National Physical Laboratory

Fiducial Reference Measurements for Satellite Ocean Colour (FRM4SOC)

Satellite image of an algal bloom in the Baltic Sea (Image source: ESA, Sentinel 2 MSI; Copyright: Copernicus Sentinel data (2015)/ESA)
Satellite image of an algal bloom in the Baltic Sea
(Image source: ESA, Sentinel 2 MSI; Copyright: Copernicus Sentinel data (2015)/ESA)

FRM4SOC will work towards ensuring that the ESA Sentinel satellite measurements of ocean colour (MSI on Sentinel 2 and OLCI on Sentinel 3) are of the highest quality possible, and the setting up of protocols for an ongoing reference measurement system for satellite ocean colour.

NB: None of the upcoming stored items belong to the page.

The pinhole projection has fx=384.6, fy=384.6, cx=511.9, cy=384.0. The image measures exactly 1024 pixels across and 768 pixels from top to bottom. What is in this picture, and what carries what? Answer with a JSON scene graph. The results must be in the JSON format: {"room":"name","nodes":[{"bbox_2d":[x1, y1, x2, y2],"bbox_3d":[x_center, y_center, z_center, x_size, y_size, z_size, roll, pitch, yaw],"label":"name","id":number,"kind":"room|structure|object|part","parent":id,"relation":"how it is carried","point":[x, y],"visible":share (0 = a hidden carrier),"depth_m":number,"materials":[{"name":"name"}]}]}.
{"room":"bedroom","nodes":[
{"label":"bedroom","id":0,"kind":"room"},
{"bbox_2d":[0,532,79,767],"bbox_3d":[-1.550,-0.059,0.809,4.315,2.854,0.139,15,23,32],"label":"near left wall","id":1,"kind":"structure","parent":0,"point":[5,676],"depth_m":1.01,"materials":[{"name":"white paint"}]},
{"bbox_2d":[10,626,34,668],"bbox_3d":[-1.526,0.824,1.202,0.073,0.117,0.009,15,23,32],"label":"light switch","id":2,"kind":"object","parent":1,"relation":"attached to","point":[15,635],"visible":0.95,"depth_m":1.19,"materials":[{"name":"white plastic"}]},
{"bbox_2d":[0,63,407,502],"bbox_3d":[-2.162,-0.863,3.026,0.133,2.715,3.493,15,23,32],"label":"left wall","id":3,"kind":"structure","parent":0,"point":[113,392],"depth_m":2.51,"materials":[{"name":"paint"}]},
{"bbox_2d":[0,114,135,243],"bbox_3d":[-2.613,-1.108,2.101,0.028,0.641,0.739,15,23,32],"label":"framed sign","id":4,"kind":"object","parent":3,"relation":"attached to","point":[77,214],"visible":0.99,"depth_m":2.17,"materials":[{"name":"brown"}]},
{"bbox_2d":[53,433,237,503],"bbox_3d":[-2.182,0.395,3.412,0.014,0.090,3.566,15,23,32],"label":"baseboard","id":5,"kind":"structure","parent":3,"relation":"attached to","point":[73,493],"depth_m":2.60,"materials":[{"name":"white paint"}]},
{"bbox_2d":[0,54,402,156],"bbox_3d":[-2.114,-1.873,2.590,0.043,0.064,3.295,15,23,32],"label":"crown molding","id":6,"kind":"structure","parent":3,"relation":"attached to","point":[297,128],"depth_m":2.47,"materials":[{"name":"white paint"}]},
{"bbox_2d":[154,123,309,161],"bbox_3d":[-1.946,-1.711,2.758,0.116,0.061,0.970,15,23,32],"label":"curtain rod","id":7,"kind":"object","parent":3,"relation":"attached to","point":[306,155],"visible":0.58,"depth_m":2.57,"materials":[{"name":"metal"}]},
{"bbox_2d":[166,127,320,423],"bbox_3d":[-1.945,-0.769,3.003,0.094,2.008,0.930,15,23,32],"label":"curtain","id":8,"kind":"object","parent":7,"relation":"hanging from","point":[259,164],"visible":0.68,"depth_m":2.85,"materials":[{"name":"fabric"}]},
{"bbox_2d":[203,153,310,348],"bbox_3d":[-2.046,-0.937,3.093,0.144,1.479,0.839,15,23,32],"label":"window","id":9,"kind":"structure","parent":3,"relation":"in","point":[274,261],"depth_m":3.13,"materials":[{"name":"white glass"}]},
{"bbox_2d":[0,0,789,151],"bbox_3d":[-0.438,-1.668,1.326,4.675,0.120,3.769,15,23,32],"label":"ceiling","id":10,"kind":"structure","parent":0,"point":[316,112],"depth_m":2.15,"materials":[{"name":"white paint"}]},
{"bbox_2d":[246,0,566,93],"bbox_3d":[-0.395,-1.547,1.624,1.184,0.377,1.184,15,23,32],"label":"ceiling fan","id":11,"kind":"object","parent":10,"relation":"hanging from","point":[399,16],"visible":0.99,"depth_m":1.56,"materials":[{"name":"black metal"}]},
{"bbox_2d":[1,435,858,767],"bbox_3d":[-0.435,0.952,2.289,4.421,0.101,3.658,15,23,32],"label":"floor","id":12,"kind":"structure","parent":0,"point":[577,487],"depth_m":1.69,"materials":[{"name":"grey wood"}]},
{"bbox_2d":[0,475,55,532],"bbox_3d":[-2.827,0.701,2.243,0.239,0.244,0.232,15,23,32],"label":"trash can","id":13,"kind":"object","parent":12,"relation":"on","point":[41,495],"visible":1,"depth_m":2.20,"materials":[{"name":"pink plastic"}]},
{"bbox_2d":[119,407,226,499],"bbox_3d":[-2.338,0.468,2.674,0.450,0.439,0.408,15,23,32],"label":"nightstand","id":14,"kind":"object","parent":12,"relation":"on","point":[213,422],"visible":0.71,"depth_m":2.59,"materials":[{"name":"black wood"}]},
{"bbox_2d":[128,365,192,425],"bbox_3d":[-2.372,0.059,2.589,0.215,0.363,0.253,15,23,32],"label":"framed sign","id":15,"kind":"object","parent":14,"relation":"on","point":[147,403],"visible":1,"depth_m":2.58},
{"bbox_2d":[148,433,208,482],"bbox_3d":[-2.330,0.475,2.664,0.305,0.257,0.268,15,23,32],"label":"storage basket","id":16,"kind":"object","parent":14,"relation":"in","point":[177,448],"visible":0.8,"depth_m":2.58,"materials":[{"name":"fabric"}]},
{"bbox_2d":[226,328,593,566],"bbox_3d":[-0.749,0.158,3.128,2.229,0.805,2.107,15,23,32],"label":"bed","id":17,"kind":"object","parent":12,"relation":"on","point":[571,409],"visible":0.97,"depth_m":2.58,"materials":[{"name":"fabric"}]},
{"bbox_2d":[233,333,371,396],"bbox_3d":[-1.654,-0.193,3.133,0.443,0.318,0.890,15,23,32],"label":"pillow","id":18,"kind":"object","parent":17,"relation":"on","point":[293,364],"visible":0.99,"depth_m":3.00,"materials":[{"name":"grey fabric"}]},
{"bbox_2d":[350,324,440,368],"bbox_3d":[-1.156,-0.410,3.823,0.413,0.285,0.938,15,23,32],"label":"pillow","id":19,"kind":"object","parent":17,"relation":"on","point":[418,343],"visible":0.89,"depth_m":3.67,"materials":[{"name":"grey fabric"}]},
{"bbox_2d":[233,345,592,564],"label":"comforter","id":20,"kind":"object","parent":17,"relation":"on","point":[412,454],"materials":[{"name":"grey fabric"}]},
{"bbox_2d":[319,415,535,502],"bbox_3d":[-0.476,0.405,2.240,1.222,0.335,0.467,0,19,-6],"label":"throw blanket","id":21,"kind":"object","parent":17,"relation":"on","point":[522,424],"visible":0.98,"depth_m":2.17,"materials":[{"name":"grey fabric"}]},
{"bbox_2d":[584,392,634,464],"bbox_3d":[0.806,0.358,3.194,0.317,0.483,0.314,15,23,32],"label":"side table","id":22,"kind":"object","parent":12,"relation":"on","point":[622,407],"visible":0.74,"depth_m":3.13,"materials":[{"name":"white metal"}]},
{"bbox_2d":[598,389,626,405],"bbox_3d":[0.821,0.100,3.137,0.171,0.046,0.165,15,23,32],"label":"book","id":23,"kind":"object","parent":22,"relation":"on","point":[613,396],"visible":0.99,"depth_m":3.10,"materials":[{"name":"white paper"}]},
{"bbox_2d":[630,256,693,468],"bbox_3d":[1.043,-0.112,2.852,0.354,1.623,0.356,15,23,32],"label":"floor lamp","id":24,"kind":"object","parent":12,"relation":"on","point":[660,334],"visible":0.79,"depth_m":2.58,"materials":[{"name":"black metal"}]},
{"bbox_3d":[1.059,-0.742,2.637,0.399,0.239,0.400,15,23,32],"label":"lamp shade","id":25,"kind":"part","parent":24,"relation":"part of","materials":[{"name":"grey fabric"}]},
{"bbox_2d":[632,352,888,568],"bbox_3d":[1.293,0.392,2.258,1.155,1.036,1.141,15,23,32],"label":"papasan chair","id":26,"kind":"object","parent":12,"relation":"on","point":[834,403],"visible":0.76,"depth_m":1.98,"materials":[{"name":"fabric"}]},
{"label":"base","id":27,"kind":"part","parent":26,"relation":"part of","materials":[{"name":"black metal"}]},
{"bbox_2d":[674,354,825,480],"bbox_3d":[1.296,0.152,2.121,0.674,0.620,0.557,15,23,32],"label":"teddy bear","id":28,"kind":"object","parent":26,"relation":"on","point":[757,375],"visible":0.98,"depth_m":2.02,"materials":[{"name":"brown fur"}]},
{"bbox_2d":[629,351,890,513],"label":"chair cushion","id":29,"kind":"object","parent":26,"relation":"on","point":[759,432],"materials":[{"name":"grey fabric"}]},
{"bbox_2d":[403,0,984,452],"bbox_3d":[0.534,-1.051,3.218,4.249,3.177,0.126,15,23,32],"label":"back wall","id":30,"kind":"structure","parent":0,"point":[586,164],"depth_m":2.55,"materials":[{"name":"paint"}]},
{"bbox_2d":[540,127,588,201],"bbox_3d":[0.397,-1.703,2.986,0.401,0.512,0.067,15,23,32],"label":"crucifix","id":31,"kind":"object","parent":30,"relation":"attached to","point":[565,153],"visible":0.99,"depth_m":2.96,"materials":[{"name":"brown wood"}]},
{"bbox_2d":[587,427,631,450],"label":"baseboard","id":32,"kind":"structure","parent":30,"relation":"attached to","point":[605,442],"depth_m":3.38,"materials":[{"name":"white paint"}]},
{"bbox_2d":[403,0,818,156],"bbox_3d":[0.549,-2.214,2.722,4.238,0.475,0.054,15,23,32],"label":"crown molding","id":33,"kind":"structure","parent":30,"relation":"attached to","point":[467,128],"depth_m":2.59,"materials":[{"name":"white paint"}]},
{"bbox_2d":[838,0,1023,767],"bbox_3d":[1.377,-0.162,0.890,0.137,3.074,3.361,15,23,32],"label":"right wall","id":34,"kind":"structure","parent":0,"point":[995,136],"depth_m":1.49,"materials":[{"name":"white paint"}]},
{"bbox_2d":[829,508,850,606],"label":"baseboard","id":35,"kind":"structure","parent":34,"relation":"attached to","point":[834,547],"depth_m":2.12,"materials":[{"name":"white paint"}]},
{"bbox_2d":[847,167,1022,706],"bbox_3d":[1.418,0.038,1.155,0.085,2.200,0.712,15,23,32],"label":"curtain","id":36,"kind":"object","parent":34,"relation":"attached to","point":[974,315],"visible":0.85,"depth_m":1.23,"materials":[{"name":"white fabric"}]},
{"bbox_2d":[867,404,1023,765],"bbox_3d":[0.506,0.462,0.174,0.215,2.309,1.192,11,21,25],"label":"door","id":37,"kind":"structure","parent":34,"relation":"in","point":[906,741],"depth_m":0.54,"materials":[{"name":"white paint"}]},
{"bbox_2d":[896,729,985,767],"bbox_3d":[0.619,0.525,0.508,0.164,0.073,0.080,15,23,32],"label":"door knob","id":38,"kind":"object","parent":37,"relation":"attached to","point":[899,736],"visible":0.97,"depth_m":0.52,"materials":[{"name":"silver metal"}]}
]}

Ocean colour is one of the Global Climate Observing System's essential climate variables, providing estimates of phytoplankton distribution and biomass, and therefore important for monitoring the health of the ocean and impacts that climate change is having on the marine environment; including the ocean's crucial role in the global carbon cycle. More than ever, measurements from satellites are being used in applications for climate change monitoring and so it is essential that the integrity of these measurements is maintained to international standards.

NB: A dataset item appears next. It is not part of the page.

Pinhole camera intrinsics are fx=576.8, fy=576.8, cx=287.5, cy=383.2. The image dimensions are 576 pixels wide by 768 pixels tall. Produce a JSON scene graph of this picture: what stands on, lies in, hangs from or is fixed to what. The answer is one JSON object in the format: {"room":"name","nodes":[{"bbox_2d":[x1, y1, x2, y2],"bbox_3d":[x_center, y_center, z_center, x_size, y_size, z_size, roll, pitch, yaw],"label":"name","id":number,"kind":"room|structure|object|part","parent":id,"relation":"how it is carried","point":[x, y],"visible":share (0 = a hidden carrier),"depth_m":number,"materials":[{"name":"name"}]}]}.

NPL is a key partner of FRM4SOC, providing the 'fiducial' component of the project. Fiducial means 'a fixed basis of comparison' or 'origin of a frame of reference' and NPL's cryogenic radiometer, which is the primary standard for optical measurement, serves as that SI-traceable origin for the ocean colour measurements. As well as running source intercomparisons for ocean colour radiometry, NPL will also undertake a detailed end to end uncertainty analysis for all the measurements during FRM4SOC.

The FRM4SOC consortium includes experts in ocean colour from the UK (National Physical Laboratory and Plymouth Marine Laboratory), Belgium (Royal Belgian Institute of Natural Sciences) and France (ACRI-ST) with coordination from Estonia (Tartu Observatory), as well as expert advisors from the European Commission (JRC) and the International Ocean Colour Coordinating Group (IOCCG).